2. For question 6, summarize everyone’s strengths
When the program is running, an error occurs when zipfile.BadZipFile: File is not a zip file. The reason for the search is: the xlsx file cannot be created directly in the pycharm file, and it will be recognized as an invalid file. A real table file must be created in WPS.
When the program is running, an error message ‘Workbook’ object has no attribute ‘append’ is displayed. The reason is: data cannot be added directly to the workbook file. A new sheet must be created first. The corresponding statement is sheet = wb.create_sheet(“Everyone’s specialty”) , and then you can insert data into the sheet.

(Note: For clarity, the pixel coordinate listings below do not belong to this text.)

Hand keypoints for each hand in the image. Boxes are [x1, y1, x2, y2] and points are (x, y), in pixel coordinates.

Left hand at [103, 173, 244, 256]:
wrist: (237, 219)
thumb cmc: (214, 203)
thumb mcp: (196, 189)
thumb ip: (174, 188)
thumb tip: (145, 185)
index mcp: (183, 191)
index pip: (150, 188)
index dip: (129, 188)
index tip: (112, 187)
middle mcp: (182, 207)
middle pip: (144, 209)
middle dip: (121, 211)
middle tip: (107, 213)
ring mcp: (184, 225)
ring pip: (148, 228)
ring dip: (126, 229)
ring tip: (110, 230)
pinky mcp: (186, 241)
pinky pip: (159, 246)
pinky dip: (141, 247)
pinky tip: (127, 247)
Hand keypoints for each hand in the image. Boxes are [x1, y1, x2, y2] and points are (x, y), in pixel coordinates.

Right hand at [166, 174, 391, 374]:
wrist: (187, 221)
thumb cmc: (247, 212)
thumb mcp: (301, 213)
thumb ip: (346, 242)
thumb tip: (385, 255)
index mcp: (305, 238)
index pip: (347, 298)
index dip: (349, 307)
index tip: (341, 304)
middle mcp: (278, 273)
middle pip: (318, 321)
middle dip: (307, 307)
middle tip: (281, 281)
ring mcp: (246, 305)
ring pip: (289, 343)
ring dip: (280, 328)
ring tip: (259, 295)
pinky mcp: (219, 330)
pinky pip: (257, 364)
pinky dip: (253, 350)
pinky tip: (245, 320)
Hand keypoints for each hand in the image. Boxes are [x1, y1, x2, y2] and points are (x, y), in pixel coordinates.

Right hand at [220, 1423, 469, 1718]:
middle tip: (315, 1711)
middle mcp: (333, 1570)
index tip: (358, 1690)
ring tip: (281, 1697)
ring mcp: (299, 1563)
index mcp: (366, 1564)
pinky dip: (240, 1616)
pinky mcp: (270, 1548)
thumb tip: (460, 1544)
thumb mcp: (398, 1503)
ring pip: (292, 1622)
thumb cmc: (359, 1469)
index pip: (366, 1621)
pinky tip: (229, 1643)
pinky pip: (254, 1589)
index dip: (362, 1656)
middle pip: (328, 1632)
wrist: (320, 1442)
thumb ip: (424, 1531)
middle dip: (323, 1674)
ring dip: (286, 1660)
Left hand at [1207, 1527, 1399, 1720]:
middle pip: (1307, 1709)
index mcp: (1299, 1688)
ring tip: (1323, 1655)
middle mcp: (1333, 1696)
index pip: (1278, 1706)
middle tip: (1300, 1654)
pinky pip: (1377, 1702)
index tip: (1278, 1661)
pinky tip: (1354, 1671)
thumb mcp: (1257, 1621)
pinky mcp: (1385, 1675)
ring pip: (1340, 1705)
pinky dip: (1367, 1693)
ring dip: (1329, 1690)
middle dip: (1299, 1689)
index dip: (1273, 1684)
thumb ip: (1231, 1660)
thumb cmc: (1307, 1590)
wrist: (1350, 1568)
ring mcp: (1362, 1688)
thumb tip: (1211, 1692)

The program runs successfully, but the content of the “Everyone’s Specialty.xlsx” file is empty. To find the solution on CSDN, you need to add the following statement: for w1 in wb: w1 = wb.active wb.remove(w1)
3. For file data
At first, for the file data used in questions 5 and 6, I typed the data directly in Excel. Later, I tried to use python code to generate file data. I found that the latter can better train me to use the python library to analyze files. The ability to perform operations also enabled me to learn a lot of new knowledge about file operations.